* _Extract to read_:
Within four years of first becoming infested, the ash trees died -- over 100 million since the plague began twenty years ago. In some cases, their death has an immediate impact; no more cooling shade, loss of birds and the buffering effect from a noisy street. In the long term, their disappearance means parks and neighborhoods, once tree-lined, are now bare.
Something else, less readily apparent, may have happened as well. When the U.S. Forest Service looked at mortality rates in counties affected by the emerald ash borer, they found increased mortality rates. Specifically, more people were dying of cardiovascular and lower respiratory tract illness -- the first and third most common causes of death in the U.S. As the infestation took over in each of these places, the connection to poor health strengthened.
In an analysis of 18 years of data from 1,296 counties in 15 states, researchers found that Americans living in areas infested by the emerald ash borer, a beetle that kills ash trees, suffered from an additional 15,000 deaths from cardiovascular disease and 6,000 more deaths from lower respiratory disease when compared to uninfected areas. When emerald ash borer comes into a community, city streets lined with ash trees become treeless.

Transcribed page contents
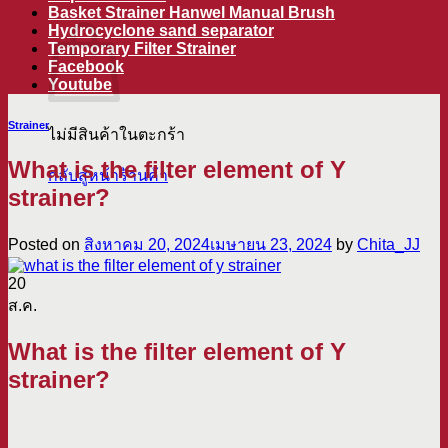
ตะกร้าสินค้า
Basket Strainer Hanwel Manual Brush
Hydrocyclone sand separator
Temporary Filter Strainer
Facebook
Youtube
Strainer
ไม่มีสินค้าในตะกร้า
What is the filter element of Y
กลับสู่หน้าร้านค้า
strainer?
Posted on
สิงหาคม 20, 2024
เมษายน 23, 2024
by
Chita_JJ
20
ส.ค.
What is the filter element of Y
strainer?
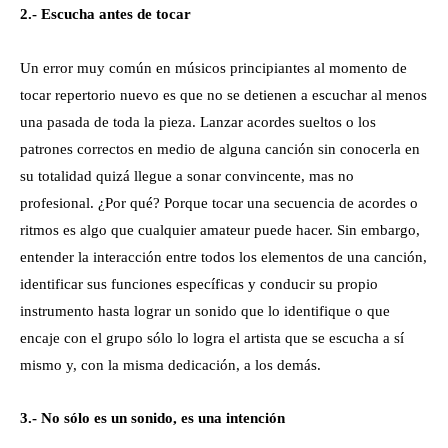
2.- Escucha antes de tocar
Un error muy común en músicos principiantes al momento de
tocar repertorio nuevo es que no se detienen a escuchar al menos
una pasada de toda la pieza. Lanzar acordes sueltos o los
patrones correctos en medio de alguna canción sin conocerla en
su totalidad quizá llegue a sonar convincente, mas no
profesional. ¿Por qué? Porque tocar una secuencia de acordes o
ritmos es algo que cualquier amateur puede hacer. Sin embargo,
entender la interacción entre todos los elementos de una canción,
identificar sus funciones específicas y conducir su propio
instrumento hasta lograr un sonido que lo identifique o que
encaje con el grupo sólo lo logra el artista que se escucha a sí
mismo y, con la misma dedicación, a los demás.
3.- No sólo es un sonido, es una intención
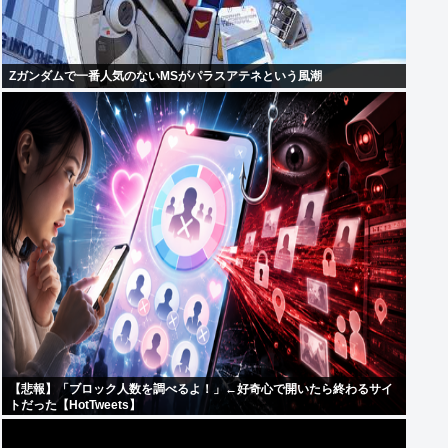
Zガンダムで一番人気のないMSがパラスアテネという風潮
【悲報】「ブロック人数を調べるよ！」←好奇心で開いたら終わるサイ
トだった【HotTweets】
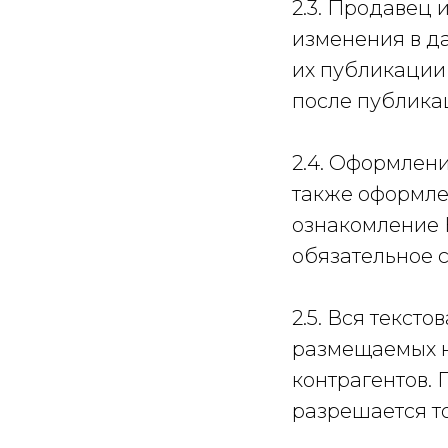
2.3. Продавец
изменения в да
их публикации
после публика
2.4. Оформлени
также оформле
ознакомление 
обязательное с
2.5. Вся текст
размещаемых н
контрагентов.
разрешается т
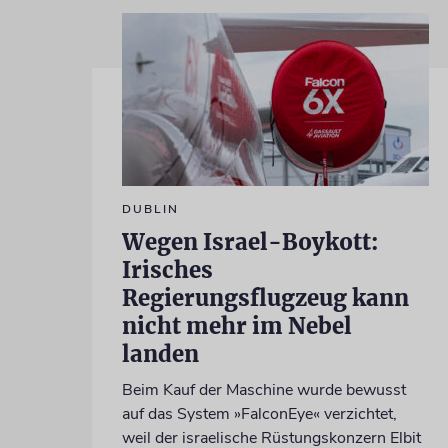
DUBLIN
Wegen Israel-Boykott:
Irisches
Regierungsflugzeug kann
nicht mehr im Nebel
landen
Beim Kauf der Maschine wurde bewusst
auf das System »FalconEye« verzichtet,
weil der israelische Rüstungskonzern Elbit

* _What you need to do_:
• 1. Answer these questions from the passage on ash tree loss and human health:
(a) How many ash trees have died since the plague began?
(b) Deaths from which two kinds of illness rose in counties affected by the emerald ash borer?
(c) How many counties, in how many states, did the analysis cover?
• 2. Carry on with the passage on ash tree loss and human health, picking up after its final sentence.

* _Results_:
• 1.
(a) Over 100 million.
(b) Cardiovascular and lower respiratory tract illness.
(c) 1,296 counties in 15 states.

• 2.
The researchers analyzed demographic, human mortality, and forest health data at the county level between 1990 and 2007. The data came from counties in states with at least one confirmed case of the emerald ash borer in 2010. The findings—which hold true after accounting for the influence of demographic differences, like income, race, and education—are published in the current issue of the American Journal of Preventive Medicine.
"There's a natural tendency to see our findings and conclude that, surely, the higher mortality rates are because of some confounding variable, like income or education, and not the loss of trees," said Geoffrey Donovan author of the sturdy. "But we saw the same pattern repeated over and over in counties with very different demographic makeups."
Although the study shows the association between loss of trees and human mortality from cardiovascular and lower respiratory disease, it did not prove a causal link. The reason for the association is yet to be determined. The presence of trees can make communities healthier. Their absence? This study goes to show we are all part of the interconnectedness of nature; when one dies, we all suffer.
The emerald ash borer was first discovered near Detroit, Michigan, in 2002. The United States has about 7.5 billion ash trees. In some forests, more than half the trees are ash. The borer attacks all 22 species of North American ash and kills virtually all of the trees it infests, unless treated.